Two years on, and progress update, 1 to 7 September 2012

By Tim Causer, on 7 September 2012

On 7 September 2010, Transcribe Bentham was officially launched upon an unsuspecting public, with the aim of recruiting volunteers from around the world, whatever their background, to help transcribe the unpublished manuscripts of Jeremy Bentham. Our initial progress was steady, if not necessarily spectacular: by the end of our testing period on 8 March 2011 (funded by the Arts and Humanities Research Council), 1,009 manuscripts had been transcribed or partially transcribed, of which 569 (56%) were complete. The end of April 2011 also saw the end of our twelve-month AHRC grant, and the project’s future did not look particularly promising.

A recent Chronicle of Higher Education article (citing a paper by TB staff published in Literary and Linguistic Computing earlier this year), notes our finding that had the two full-time members of staff employed for Transcribe Bentham instead been devoted to transcription alone for twelve months, then they could have produced around two and-a-half times as many transcripts as volunteers would have done in the same period. This finding is certainly true of the state of play at the end of the testing period, but due to the vagaries of academic publishing schedules, it by no means represents what TB and its volunteers have done since, nor the current state of progress. After the testing period ended, Transcribe Bentham won a major international award, its ‘Transcription Desk’ software (developed by the University of London Computer Centre) was released on an open source basis for others to reuse and customise, and (we hope) the project has helped to promote scholarly crowdsourcing and Bentham studies over the past two years.
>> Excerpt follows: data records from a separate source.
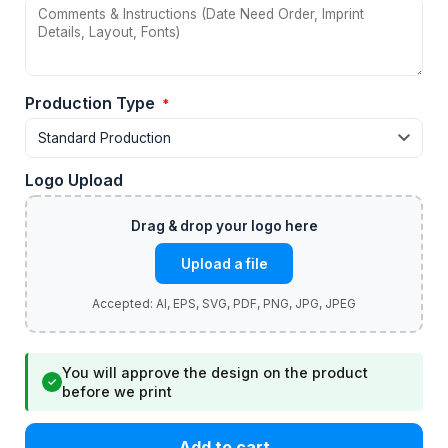
Production Type
*
Logo Upload
Upload a file
You will approve the design on the product
✓
before we print
Add to cart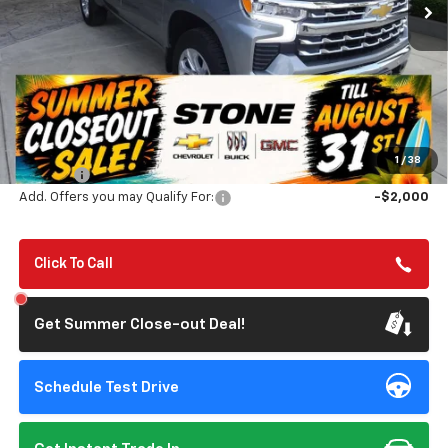
TILL 8/31
SAVINGS
Less
MSRP:
$69,525
Summer Closeout Deal Till 8/31
$63,610
1
/
38
Doc Fee:
+$85
Add. Offers you may Qualify For:
-$2,000
Click To Call
Get Summer Close-out Deal!
Schedule Test Drive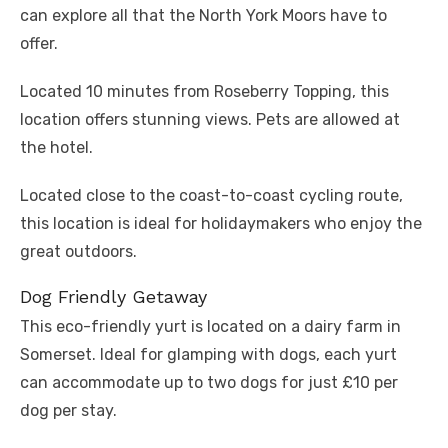
can explore all that the North York Moors have to
offer.
Located 10 minutes from Roseberry Topping, this
location offers stunning views. Pets are allowed at
the hotel.
Located close to the coast-to-coast cycling route,
this location is ideal for holidaymakers who enjoy the
great outdoors.
Dog Friendly Getaway
This eco-friendly yurt is located on a dairy farm in
Somerset. Ideal for glamping with dogs, each yurt
can accommodate up to two dogs for just £10 per
dog per stay.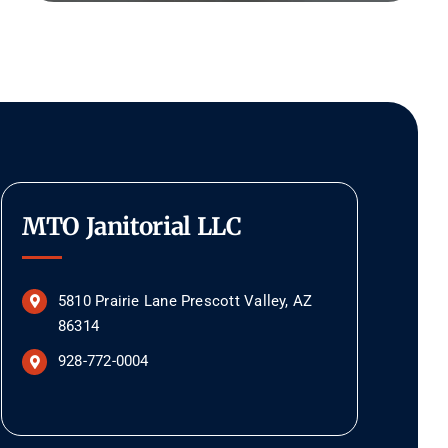
MTO Janitorial LLC
5810 Prairie Lane Prescott Valley, AZ
86314
928-772-0004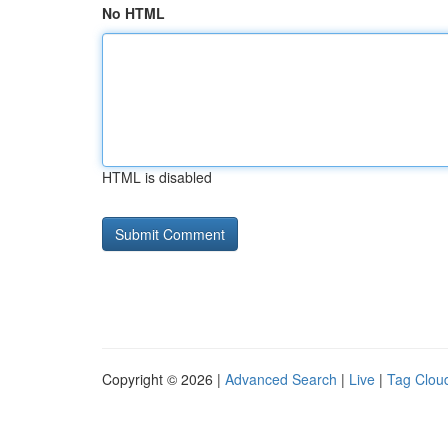
No HTML
HTML is disabled
Copyright © 2026 |
Advanced Search
|
Live
|
Tag Clou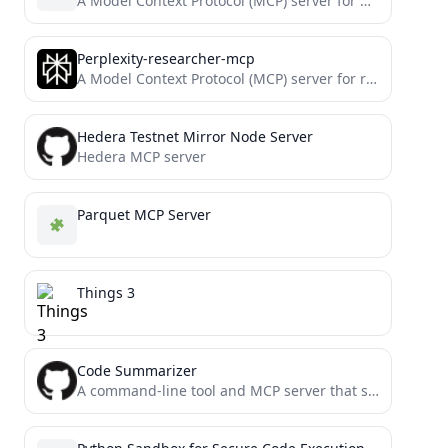
A Model Context Protocol (MCP) server for numerical computations with NumPy
Perplexity-researcher-mcp
A Model Context Protocol (MCP) server for research and documentation assistance using Perplexity AI. Won 1st @ Cline...
Hedera Testnet Mirror Node Server
Hedera MCP server
Parquet MCP Server
Things 3
Code Summarizer
A command-line tool and MCP server that summarizes code files using Gemini Flash 2.0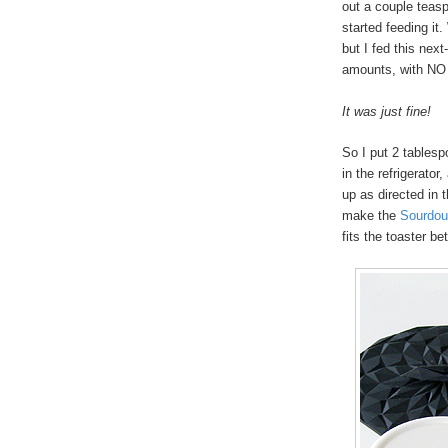
out a couple teasp
started feeding it.
but I fed this nex
amounts, with NO d
It was just fine!
So I put 2 tablespo
in the refrigerator
up as directed in 
make the
Sourdou
fits the toaster bet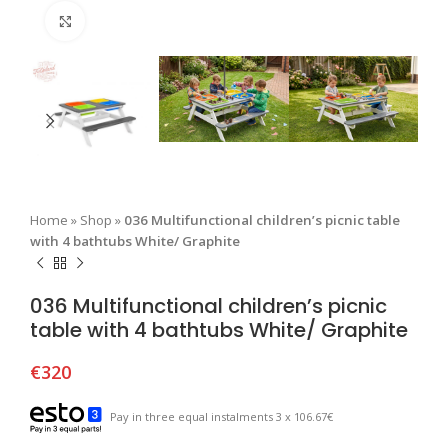
Click to enlarge
Home
»
Shop
»
036 Multifunctional children’s picnic table
with 4 bathtubs White/ Graphite
036 Multifunctional children’s picnic
table with 4 bathtubs White/ Graphite
€
320
Pay in three equal instalments 3 x 106.67€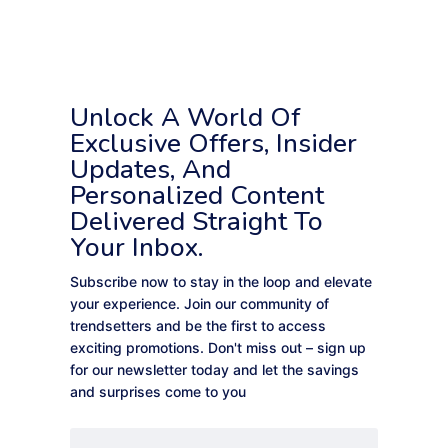
Unlock A World Of
Exclusive Offers, Insider
Updates, And
Personalized Content
Delivered Straight To
Your Inbox.
Subscribe now to stay in the loop and elevate
your experience. Join our community of
trendsetters and be the first to access
exciting promotions. Don't miss out – sign up
for our newsletter today and let the savings
and surprises come to you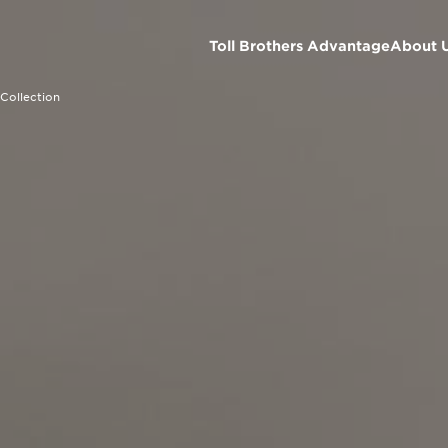
Toll Brothers Advantage
About 
Collection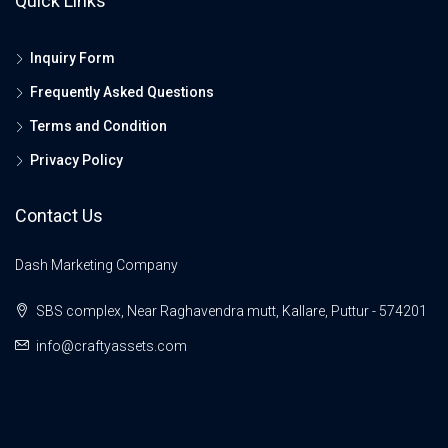
Quick Links
Inquiry Form
Frequently Asked Questions
Terms and Condition
Privacy Policy
Contact Us
Dash Marketing Company
SBS complex, Near Raghavendra mutt, Kallare, Puttur - 574201
info@craftyassets.com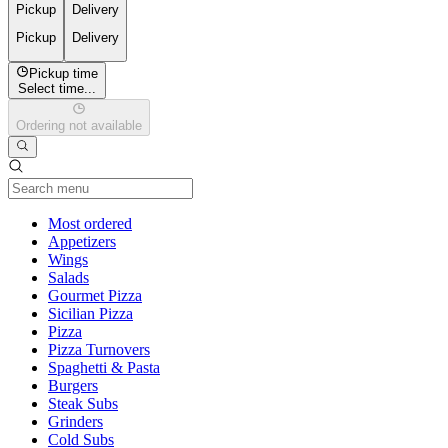
Pickup
Delivery
Pickup
Delivery
Pickup time
Select time...
Ordering not available
Current Category
Most ordered
Appetizers
Wings
Salads
Gourmet Pizza
Sicilian Pizza
Pizza
Pizza Turnovers
Spaghetti & Pasta
Burgers
Steak Subs
Grinders
Cold Subs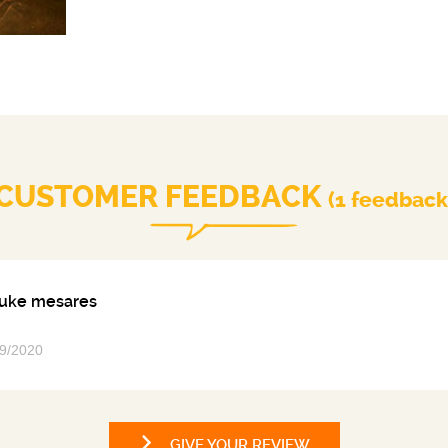
Perfectly balanced, the individual characteristics o
necessary to the development of Johnnie Walker Gree
express the intensity of aromas of cut grass and fresh f
pepper, vanilla and sanda
CUSTOMER FEEDBACK
(1 feedback
uke mesares
9/2020
GIVE YOUR REVIEW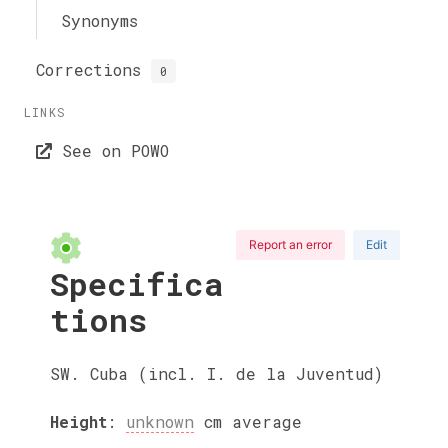
Synonyms
Corrections
0
LINKS
See on POWO
Report an error
Edit
Specifica
tions
SW. Cuba (incl. I. de la Juventud)
Height
:
unknown
cm
average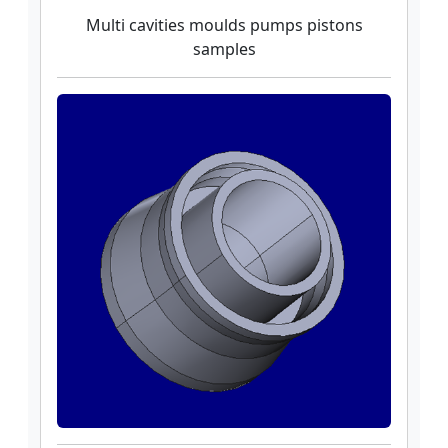
Multi cavities moulds pumps pistons
samples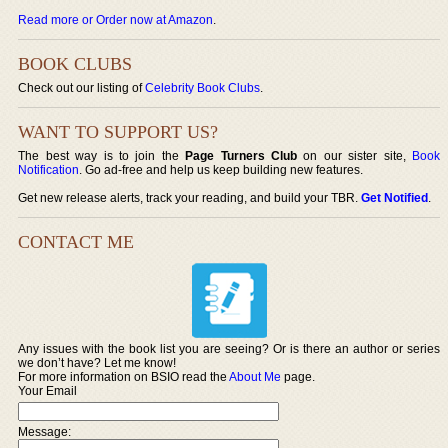
Read more or Order now at Amazon
.
BOOK CLUBS
Check out our listing of
Celebrity Book Clubs
.
WANT TO SUPPORT US?
The best way is to join the
Page Turners Club
on our sister site,
Book
Notification
. Go ad-free and help us keep building new features.
Get new release alerts, track your reading, and build your TBR.
Get Notified
.
CONTACT ME
Any issues with the book list you are seeing? Or is there an author or series
we don’t have? Let me know!
For more information on BSIO read the
About Me
page.
Your Email
Message:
Most impressive of all, however, has been the sheer volume of work carried out by (an admittedly small core of) TB volunteers, despite the project being run on minimal funding for the past eighteen months, and having rather less staff time devoted to it than is ideal. As of today, 4,255 manuscripts have been transcribed or partially transcribed, which is an increase of 87 on last week’s total. 4,033 (94%) of these transcripts—up 84 on last week—are now complete. This means that they are of the required standard for uploading to UCL’s digital repository, and for use, ultimately, in the production of future volumes of The Collected Works of Jeremy Bentham.
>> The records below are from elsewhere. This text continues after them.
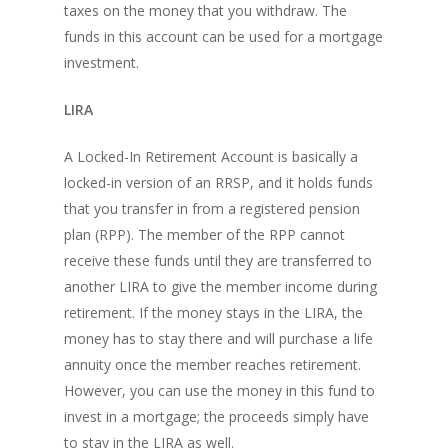
taxes on the money that you withdraw. The
funds in this account can be used for a mortgage
investment.
LIRA
A Locked-In Retirement Account is basically a
locked-in version of an RRSP, and it holds funds
that you transfer in from a registered pension
plan (RPP). The member of the RPP cannot
receive these funds until they are transferred to
another LIRA to give the member income during
retirement. If the money stays in the LIRA, the
money has to stay there and will purchase a life
annuity once the member reaches retirement.
However, you can use the money in this fund to
invest in a mortgage; the proceeds simply have
to stay in the LIRA as well.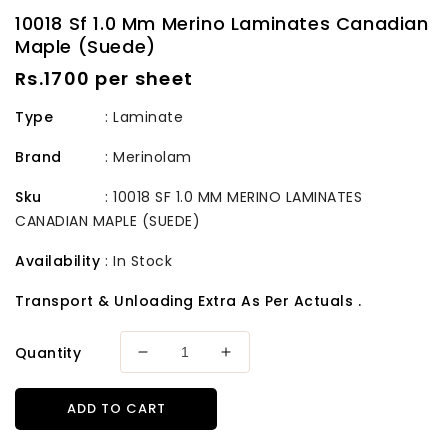
10018 Sf 1.0 Mm Merino Laminates Canadian
Maple (Suede)
Regular
Rs.1700 per sheet
price
Type
: Laminate
Brand
:
Merinolam
Sku
:
10018 SF 1.0 MM MERINO LAMINATES
CANADIAN MAPLE (SUEDE)
Availability
:
In Stock
Transport & Unloading Extra As Per Actuals .
Quantity
Decrease
Increase
quantity
quantity
for
for
ADD TO CART
10018
10018
Sf
Sf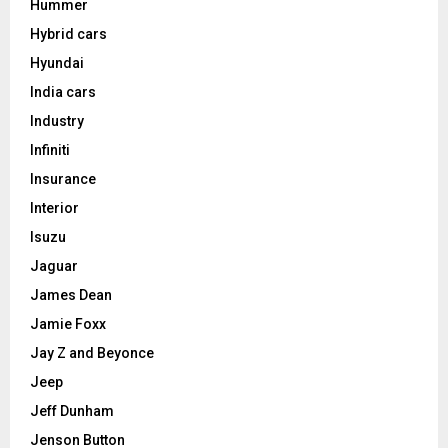
Hummer
Hybrid cars
Hyundai
India cars
Industry
Infiniti
Insurance
Interior
Isuzu
Jaguar
James Dean
Jamie Foxx
Jay Z and Beyonce
Jeep
Jeff Dunham
Jenson Button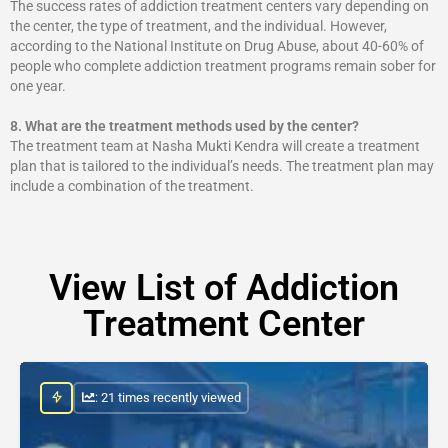
The success rates of addiction treatment centers vary depending on
the center, the type of treatment, and the individual. However,
according to the National Institute on Drug Abuse, about 40-60% of
people who complete addiction treatment programs remain sober for
one year.
8.
What are the treatment methods used by the center?
The treatment team at Nasha Mukti Kendra will create a treatment
plan that is tailored to the individual’s needs. The treatment plan may
include a combination of the treatment.
View List of Addiction
Treatment Center
: 21 times recently viewed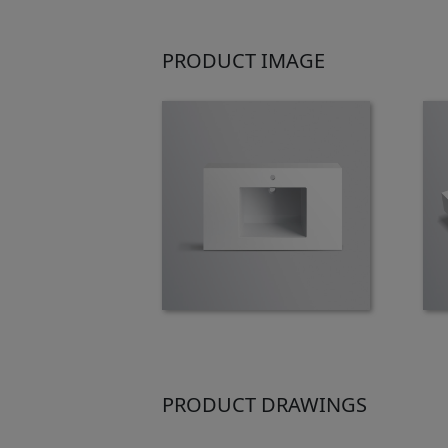
PRODUCT IMAGE
PRODUCT DRAWINGS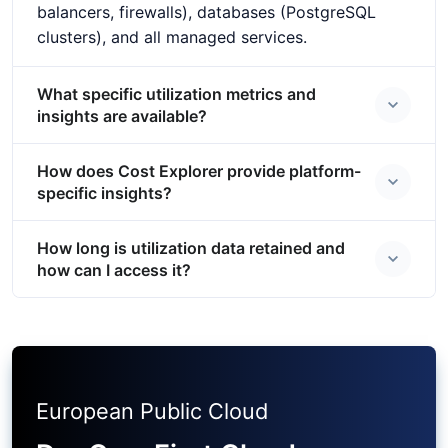
balancers, firewalls), databases (PostgreSQL
clusters), and all managed services.
What specific utilization metrics and
insights are available?
How does Cost Explorer provide platform-
specific insights?
How long is utilization data retained and
how can I access it?
European Public Cloud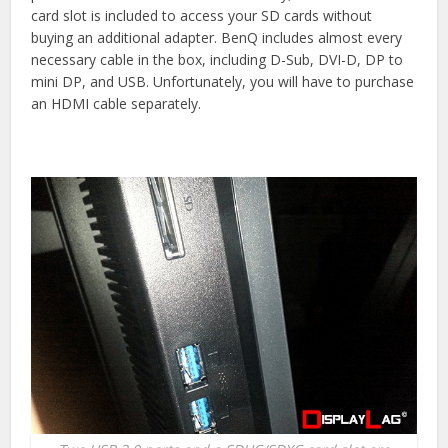
card slot is included to access your SD cards without
buying an additional adapter. BenQ includes almost every
necessary cable in the box, including D-Sub, DVI-D, DP to
mini DP, and USB. Unfortunately, you will have to purchase
an HDMI cable separately.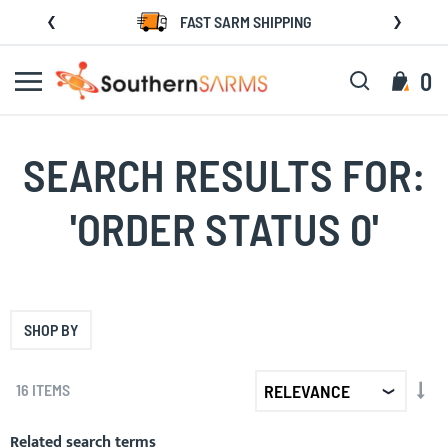
Skip
FAST SARM SHIPPING
to
Content
Search
My C
0
SEARCH RESULTS FOR:
'ORDER STATUS 0'
SHOP BY
SET
16
ITEMS
AS
DIR
Related search terms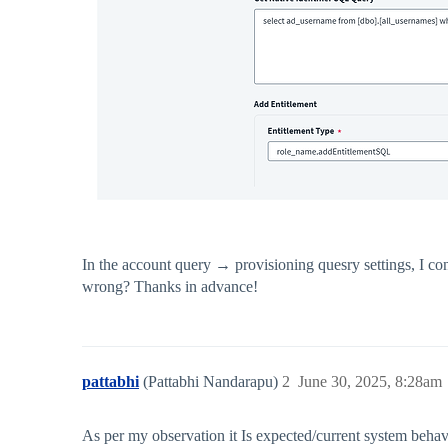
In the account query → provisioning quesry settings, I co
wrong? Thanks in advance!
pattabhi
(Pattabhi Nandarapu)
2
June 30, 2025, 8:28am
As per my observation it Is expected/current system behav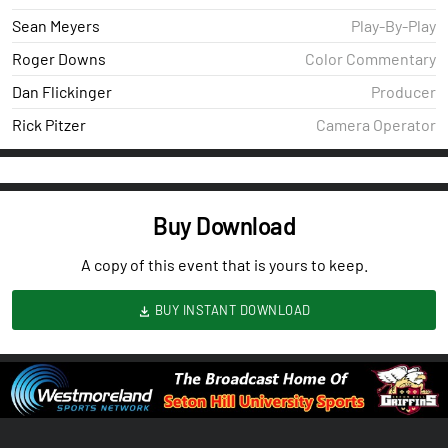
Sean Meyers
Play-By-Play
Roger Downs
Color Commentary
Dan Flickinger
Producer
Rick Pitzer
Camera Operator
Buy Download
A copy of this event that is yours to keep.
BUY INSTANT DOWNLOAD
This means that volunteer transcribers have achieved yet another landmark, having completed over 4,000 transcripts. There are often worries about the quality ofthe products of crowdsourced tasks, but we are delighted to report that despite having to deal with Bentham’s handwriting, syntax, style, and occasional habit of almost obliterating a page with deletions, marginalia and interlineal additions, the work of transcribers is of an extremely high standard. The amount of effort, care and attention that TB volunteers put in to ensure that their work is accurate is second to none. They have transcribed over 2.1 million words, plus extensive XML markup. They are also transcribing at a faster rate than one full-time member of staff could manage if she or he were devoted solely to transcribing; an unlikely scenario, given our multifarious duties! We are very lucky that they have chosen to participate, and that they continue to do so.
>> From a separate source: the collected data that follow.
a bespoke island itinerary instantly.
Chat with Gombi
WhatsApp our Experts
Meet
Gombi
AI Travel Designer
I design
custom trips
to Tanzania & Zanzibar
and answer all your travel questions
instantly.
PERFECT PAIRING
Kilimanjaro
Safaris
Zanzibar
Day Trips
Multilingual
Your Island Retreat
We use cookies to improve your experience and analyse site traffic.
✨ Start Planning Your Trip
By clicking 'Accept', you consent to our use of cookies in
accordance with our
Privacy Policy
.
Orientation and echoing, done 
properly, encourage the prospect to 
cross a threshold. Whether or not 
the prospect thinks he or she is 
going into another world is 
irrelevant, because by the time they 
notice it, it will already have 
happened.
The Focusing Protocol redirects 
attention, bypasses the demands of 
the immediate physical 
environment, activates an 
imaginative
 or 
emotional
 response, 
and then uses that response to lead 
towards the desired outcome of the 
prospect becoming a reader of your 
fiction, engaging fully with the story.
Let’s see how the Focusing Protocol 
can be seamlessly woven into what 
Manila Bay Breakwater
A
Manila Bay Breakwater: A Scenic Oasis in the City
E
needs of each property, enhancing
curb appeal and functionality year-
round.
The more detailed state of progress is as follows:

  • Box 2: 336 manuscripts transcribed of 532 (63%)
  • Box 27: 348 of 350 (99%)
  • Box 35: 266 of 439 (60%)
  • Box 50: 60 of 92 (65%)
  • Box 51: 203 of 940 (21%)
  • Box 62: 53 of 565 (9%)
  • Box 70: 172 of 250 (49%)
  • Box 71: 651 of 665 (97%)
  • Box 72: 606 of 664 (91%)
  • Box 73: 151 of 151 (100%)
  • Box 79: 149 of 199 (74%)
  • Box 95: 80 of 147 (54%)
  • Box 96: 526 of 539 (97%)
  • Box 97: 32 of 288 (10%)
  • Box 98: 10 of 499 (2%)
  • Box 100: 93 of 433 (21%)
  • Box 115: 263 of 307 (80%)
  • Box 116: 218 of 864 (25%)
  • Box 139: 38 of 38 (100%)
  • Overall: 52% of the 8,068 manuscripts uploaded to the website have been transcribed thus far.

So, where next? Transcribe Bentham will at the heart of the Consolidated Bentham Papers Repository, a project funded by the Andrew W. Mellon Foundation which begins officially on 1 October, and is funded for two years. This work will see much of the UCL Bentham Papers digitised and made available for transcription and research, as well as all of the Bentham material held by our new partner institution, the British Library. Significant improvements will be made to the transcription interface to make the process more straightforward for volunteers, and we will be consulting with transcribers as to what kind of improvements they would find useful (this software will, again, be released on an open source basis for other projects to utilise). We hope that this new interface will prove to be more attractive to current and potential volunteers, and further increase the rate of transcription. We have also recently received some further exciting TB-related news, and look forward to talking about that in the coming months.

As ever, we end by thanking our volunteers as without them, there would be no Transcribe Bentham. We remain hugely grateful for their time and efforts, and think that the work they do should be celebrated.